* Assigned task *
Quote the records below in full, exactly as given, with the images taken out.

* Working data *
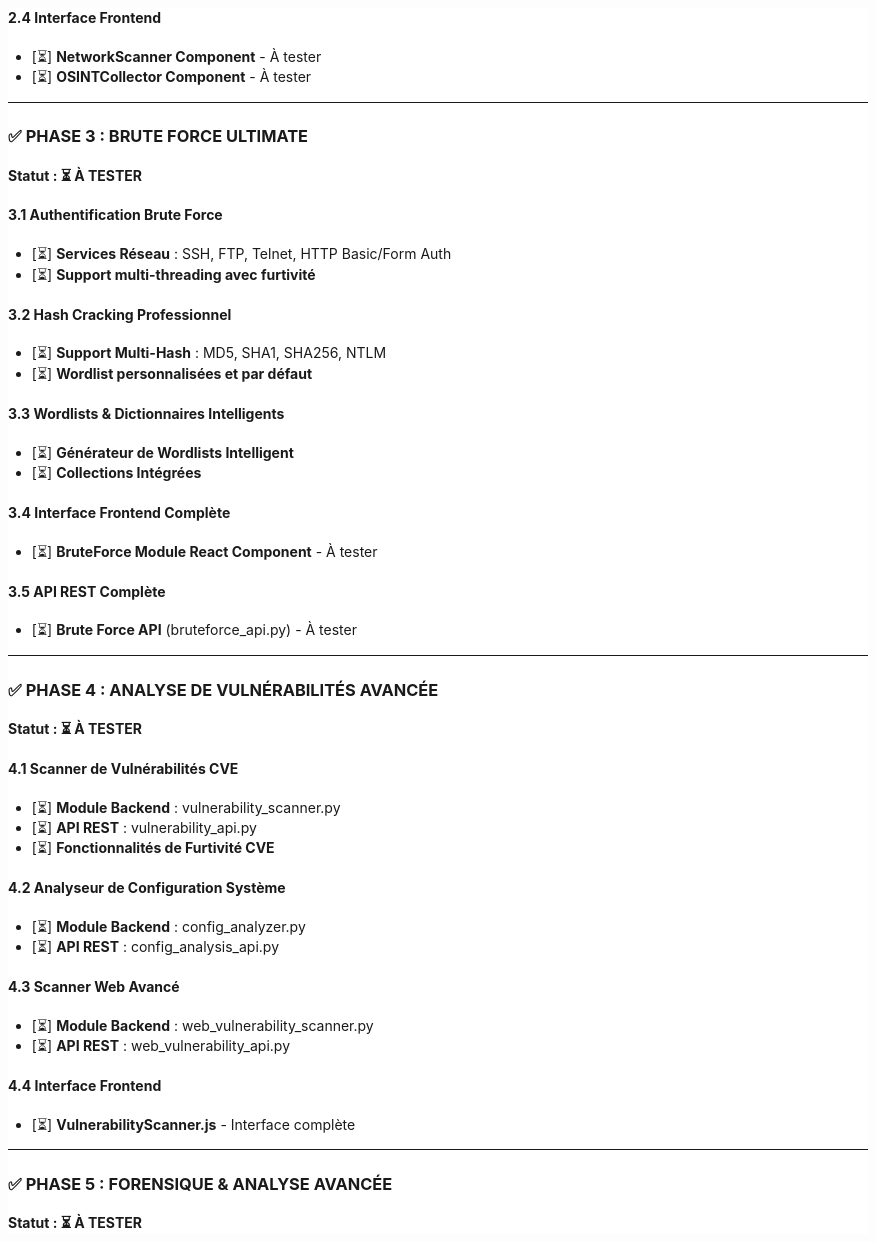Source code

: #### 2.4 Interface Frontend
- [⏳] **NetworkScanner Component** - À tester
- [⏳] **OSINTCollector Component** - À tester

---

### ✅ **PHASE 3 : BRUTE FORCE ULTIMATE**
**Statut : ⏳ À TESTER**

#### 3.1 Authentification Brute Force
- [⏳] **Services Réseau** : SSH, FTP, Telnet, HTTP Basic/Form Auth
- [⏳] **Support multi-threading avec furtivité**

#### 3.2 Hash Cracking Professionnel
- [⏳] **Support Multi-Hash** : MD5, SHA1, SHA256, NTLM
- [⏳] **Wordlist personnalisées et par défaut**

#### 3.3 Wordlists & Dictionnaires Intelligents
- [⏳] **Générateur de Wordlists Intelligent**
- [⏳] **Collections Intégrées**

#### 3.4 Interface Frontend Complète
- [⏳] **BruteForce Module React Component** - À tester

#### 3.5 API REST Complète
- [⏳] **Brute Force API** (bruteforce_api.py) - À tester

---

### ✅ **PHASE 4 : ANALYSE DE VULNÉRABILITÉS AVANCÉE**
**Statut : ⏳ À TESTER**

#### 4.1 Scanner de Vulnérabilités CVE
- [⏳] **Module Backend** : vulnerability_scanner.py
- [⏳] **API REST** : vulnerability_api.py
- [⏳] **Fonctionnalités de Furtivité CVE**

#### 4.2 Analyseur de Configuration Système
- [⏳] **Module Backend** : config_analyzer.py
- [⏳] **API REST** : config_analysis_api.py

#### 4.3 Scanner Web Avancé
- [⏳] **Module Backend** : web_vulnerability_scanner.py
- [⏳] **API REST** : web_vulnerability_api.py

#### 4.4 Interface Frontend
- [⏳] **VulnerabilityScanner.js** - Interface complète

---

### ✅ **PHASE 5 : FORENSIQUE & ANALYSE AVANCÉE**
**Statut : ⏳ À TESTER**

* Reply to the task *
Source code

: #### 2.4 Interface Frontend
- [⏳] **NetworkScanner Component** - À tester
- [⏳] **OSINTCollector Component** - À tester

---

### ✅ **PHASE 3 : BRUTE FORCE ULTIMATE**
**Statut : ⏳ À TESTER**

#### 3.1 Authentification Brute Force
- [⏳] **Services Réseau** : SSH, FTP, Telnet, HTTP Basic/Form Auth
- [⏳] **Support multi-threading avec furtivité**

#### 3.2 Hash Cracking Professionnel
- [⏳] **Support Multi-Hash** : MD5, SHA1, SHA256, NTLM
- [⏳] **Wordlist personnalisées et par défaut**

#### 3.3 Wordlists & Dictionnaires Intelligents
- [⏳] **Générateur de Wordlists Intelligent**
- [⏳] **Collections Intégrées**

#### 3.4 Interface Frontend Complète
- [⏳] **BruteForce Module React Component** - À tester

#### 3.5 API REST Complète
- [⏳] **Brute Force API** (bruteforce_api.py) - À tester

---

### ✅ **PHASE 4 : ANALYSE DE VULNÉRABILITÉS AVANCÉE**
**Statut : ⏳ À TESTER**

#### 4.1 Scanner de Vulnérabilités CVE
- [⏳] **Module Backend** : vulnerability_scanner.py
- [⏳] **API REST** : vulnerability_api.py
- [⏳] **Fonctionnalités de Furtivité CVE**

#### 4.2 Analyseur de Configuration Système
- [⏳] **Module Backend** : config_analyzer.py
- [⏳] **API REST** : config_analysis_api.py

#### 4.3 Scanner Web Avancé
- [⏳] **Module Backend** : web_vulnerability_scanner.py
- [⏳] **API REST** : web_vulnerability_api.py

#### 4.4 Interface Frontend
- [⏳] **VulnerabilityScanner.js** - Interface complète

---

### ✅ **PHASE 5 : FORENSIQUE & ANALYSE AVANCÉE**
**Statut : ⏳ À TESTER**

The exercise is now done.